Something I posted on Slashdot
today, following on to a discussion about asking Presidential candidates about whether
they accept the reality of evolution.
Notice you didn't see a thread here encouraging people to ask Democrats [about taxes and Al Qaeda]
Well, this being a site whose demographic is more united in a concern with science than on an agreement about tax policy or foreign policy, no, you didn't.
I'm not a Democrat or running for President. (Yet...I've hit the age requirement, and looking at the current field of candidates, might just write myself in 2008.) But I'd love to hear such questions put to candidates.
Here's how I'd answer: well, sir, if you want to lower taxes, you have to lower spending.
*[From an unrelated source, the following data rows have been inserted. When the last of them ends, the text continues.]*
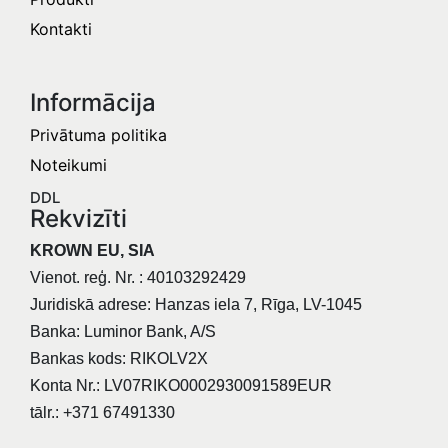
Kontakti
Informācija​
Privātuma politika
Noteikumi
DDL
Rekvizīti
KROWN EU, SIA
Vienot. reģ. Nr. : 40103292429
Juridiskā adrese: Hanzas iela 7, Rīga, LV-1045
Banka: Luminor Bank, A/S
Bankas kods: RIKOLV2X
Konta Nr.: LV07RIKO0002930091589EUR
tālr.: +371 67491330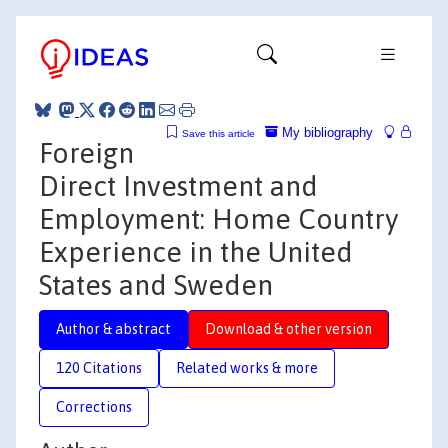
My bibliography
Save this article
Foreign
Direct Investment and
Employment: Home Country
Experience in the United
States and Sweden
Author & abstract
Download & other version
120 Citations
Related works & more
Corrections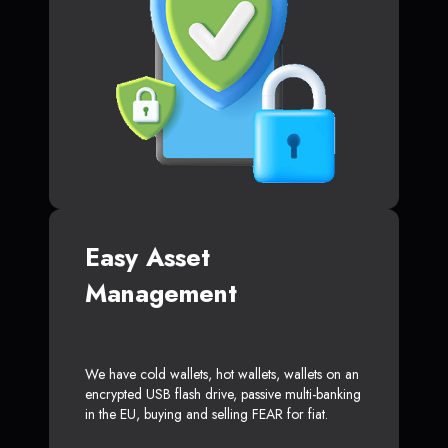
Easy Asset
Management
We have cold wallets, hot wallets, wallets on an
encrypted USB flash drive, passive multi-banking
in the EU, buying and selling FEAR for fiat.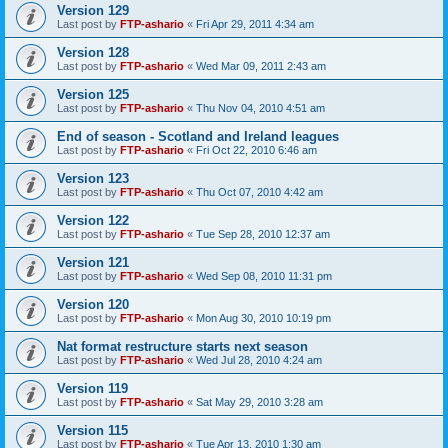
Version 129
Last post by
FTP-ashario
«
Fri Apr 29, 2011 4:34 am
Version 128
Last post by
FTP-ashario
«
Wed Mar 09, 2011 2:43 am
Version 125
Last post by
FTP-ashario
«
Thu Nov 04, 2010 4:51 am
End of season - Scotland and Ireland leagues
Last post by
FTP-ashario
«
Fri Oct 22, 2010 6:46 am
Version 123
Last post by
FTP-ashario
«
Thu Oct 07, 2010 4:42 am
Version 122
Last post by
FTP-ashario
«
Tue Sep 28, 2010 12:37 am
Version 121
Last post by
FTP-ashario
«
Wed Sep 08, 2010 11:31 pm
Version 120
Last post by
FTP-ashario
«
Mon Aug 30, 2010 10:19 pm
Nat format restructure starts next season
Last post by
FTP-ashario
«
Wed Jul 28, 2010 4:24 am
Version 119
Last post by
FTP-ashario
«
Sat May 29, 2010 3:28 am
Version 115
Last post by
FTP-ashario
«
Tue Apr 13, 2010 1:30 am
Now, given that Americans pay lower taxes than most nations of comparable economic development, I don't find the issue tops on my priority list; especially when we're talking about increasing taxes on the unearned income of the wealthy, whose share of the tax burden has fallen.
But as it happens, a tremendous amount of money is being wasted on American "defense" spending, especially in the Iraq occupation. (Not to mention American and Iraqi lives.) U.S. military spending makes up close to half of the world total, with the next tier of nations (the UK, France, Japan and China) with around 5% each. We could almost halve our military budget and still be outspending any other nation five to one! But talk about such spending cuts - which would enable significant tax cuts - and neoconservatives go apeshit. It's as if they view the military as America's penis and fear it shrinking. (I fear they've confused their rifles and their "guns".)
Meanwhile, they love to make a big fuss about cutting spending on welfare and social programs, which make up a very small amount of federal spending and wouldn't save the average American more than a few dollars a year.
Politicians love to lump "entitlements" all together, ignoring that the bulk of that is Social Security (third rail!) and that a large chunk is military retirement spending and VA benefits, which rightly should be counted under military spending. Actual welfare and social development spending is fairly small.
As for Al Qaeda, "retreating" is not a concept that applies to fighting criminals. The whole notion that a "war" can be fought against a criminal gang like Al Qaeda (which was not in Iraq before we fucked it up, and would fall apart there if we weren't recruiting for them with screwups like Abu Ghraib) is the root of the problem here.
What will happen if we pull out immediately? The same thing that will happen if we pull out next year, or in five years, or in twenty years - chaos. The question is whether we are smart enough to cut our losses.
In the game of go, there is a common strategic error (at least for beginners like me) where a player will try to save a group of stones with a "ladder", laying down more sones and trying to escape. But a knowledgable player will see the pattern develop, knows his pieces are doomed, and lets them fall rather than wasting even more resources to have them and even more fall.
Iraq is a quagmire; Cheney knew it thirteen years ago. The invasion was a stupid and criminal thing to do. Bush and company should be impeached for their crimes, and the U.S. (and U.K., which really bears the root responsbibility for screwing up the Middle East back to the British Mandate) should compensate the Iraqi people as best it can and get the hell out.